Nénette est non seulement « exceptionnelle » dans son caractère de personnage, mais aussi par sa représentation particulière : on lui accorde les couleurs les plus vives, et si elle ne porte pas du rouge pour attirer le regard, c’est qu’elle apparaît toute nue. On la retrouve le plus souvent dans son « milieu naturel » – l’extérieur entouré de verdure ou (moins souvent) faisant du ménage dans une pièce de la maison. En la suivant – seule ou accompagnée- dans ces différents décors, on a rapidement l’impression de se promener d’une toile d’Auguste Renoir à une autre : autour d’elle, il y a toujours de la lumière et l’impression de l’été, et cela même dans les scènes filmées à l’intérieur (ses vêtements sont légers, elle porte les cheveux ouverts, elle a un teint bronzé). Elle dégage toute l’idée du monde dionysiaque, puisque c’est elle qui est porteuse du plaisir charnel – elle chante, prépare et donne à manger et à boire, sautille et danse, se baigne nue et est presque toujours optimiste et joyeuse. Elle est aussi du coté de la jeunesse, entourée par des enfants de la famille et avec son grand vœu de donner vie à un « petit ». Le professeur Alexis est quasiment son opposé, puisqu’il représente le monde de l’ordre, de la science et de la (nouvelle) technologie. Dans la mise en scène, il apparaît bien comme « le négatif » de Nénette, avec ses habits blancs ou gris, c’est-à-dire sans couleurs, ses cheveux toujours bien coiffés ; il ne sourit jamais, mais arbore plutôt un regard sérieux et songeur ; il occupe surtout des espaces fermée ou même ceux des médias (télévision, radio) et se perd instantanément dans le « désordre » de la nature quand il part au pique-nique ; il est entouré par ses semblables, des collègues, des journalistes, des admirateurs (et pas par sa famille proche), qui forment l’ensemble du monde apollonien, guidé par la force de l’esprit scientifique et désenchanté.
[...]
[1] Vgl. Jean Renoir : Mein Leben und meine Filme. Autobiographie.- Zürich, Diogenes 1992. S. 251.

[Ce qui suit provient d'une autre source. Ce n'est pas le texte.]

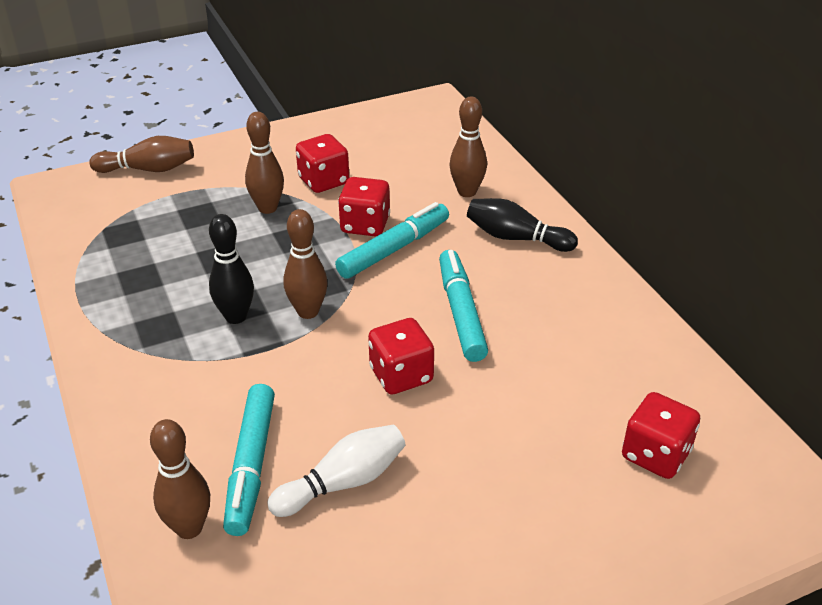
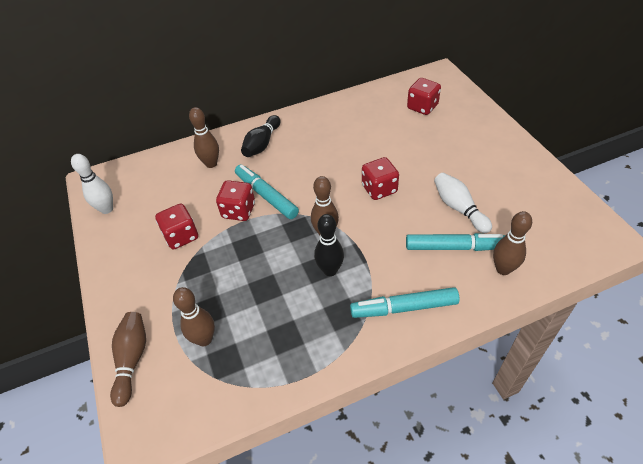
camera: 85 degrees left, 10 degrees up
brown bowling pin [245,112,284,214] -> brown bowling pin moved to [173,287,215,346]
turquoise marker [439,250,488,362] -> turquoise marker moved to [350,287,460,318]
none -> white bowling pin [71,154,113,214]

[2] Dans Le déjeuner sur l’herbe, l’aspect du théâtre n’apparaît que dans le travail avec les acteurs qui ont ici la possibilité de jouer une scène entière comme s’ils jouaient dans une pièce ; mais dans d’autres films, comme Le carrosse d’or ou La règle du jeu, les éléments scéniques sont parfois plus évidents, grâce aux décors, aux références aux personnages de la Commedia dell’arte, etc.
[3] In : Documentaire „Autour du Déjeuner sur l’herbe“ (30’) avec Roger Viry-Babel et Jean-Pierre Spiero. Filmographies. 00 :20 :24 à 00 :20 :58.
[4] „Während der Dreharbeiten hatten wir alle das Gefühl, in Faune und Nymphen verwandelt zu sein.“ Jean Renoir : Mein Leben und meine Filme. Autobiographie. - Zürich, Diogenes 1992. S. 252.
[5] Les films de Renoir contiennent souvent un grand nombre d’acteurs, qui suivent des « types » plus que des caractéristiques personnelles- les protagonistes disparaissent ainsi derrière les masques du théâtre, comme p.ex. Dans la commedia dell’arte avec ses caractères stéréotypes « tout fait ».
[6] In : Documentaire „autour du Déjeuner sur l’herbe“ (30’) avec Roger Viry-Babel et Jean-Pierre Spiero. Filmographies. 00:13:35 à 00:14:20.